Jumat, 23 Agustus 2013

Syekh Subakir Versi Slamet Moentadhim

Oleh:
Slamet Moentadhim


SIAPAKAH WALI YANG tidak hanya dikaitkan dengan mitos penanaman “bibit” manusia di Tanah Jåwå, melainkan juga masuk senarai Walisångå angkatan pertama dan berusaha mengislamkan Raja Småråtunggå yang membangun candi Båråbudhur? Ia termasyhur dari zaman ke zaman dan dari generasi ke generasi hingga kini sebagai Syèkh Subakir.

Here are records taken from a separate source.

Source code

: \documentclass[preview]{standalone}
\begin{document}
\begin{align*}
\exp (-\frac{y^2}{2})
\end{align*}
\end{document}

“Di antara kemungkinan… raja di Jåwå yang sudah masuk Islam… adalah Raja Småråtunggå (k. 800--825 M) pada era Kerajaan Mataram Kuna (tepatnya: Medang Mataram, GM) di Jåwå Tengah sesudah Piagam Canggal tahun 732 M, yang berdialog dengan Syèkh Subakir,” begitu ditulis oleh Kiai Haji (K.H.) Muhammad Sholikhin. Pada catatan kaki, ia menambahkan “(Pada) tahun 820 M, Raja Småråtunggå membangun candi terbesar, Båråbudhur. Tampaknya kedatangan Syèkh Subakir dan kontaknya dengan Sang Raja terjadi pada… masa akhir pemerintahan Raja Småråtunggå.”[1]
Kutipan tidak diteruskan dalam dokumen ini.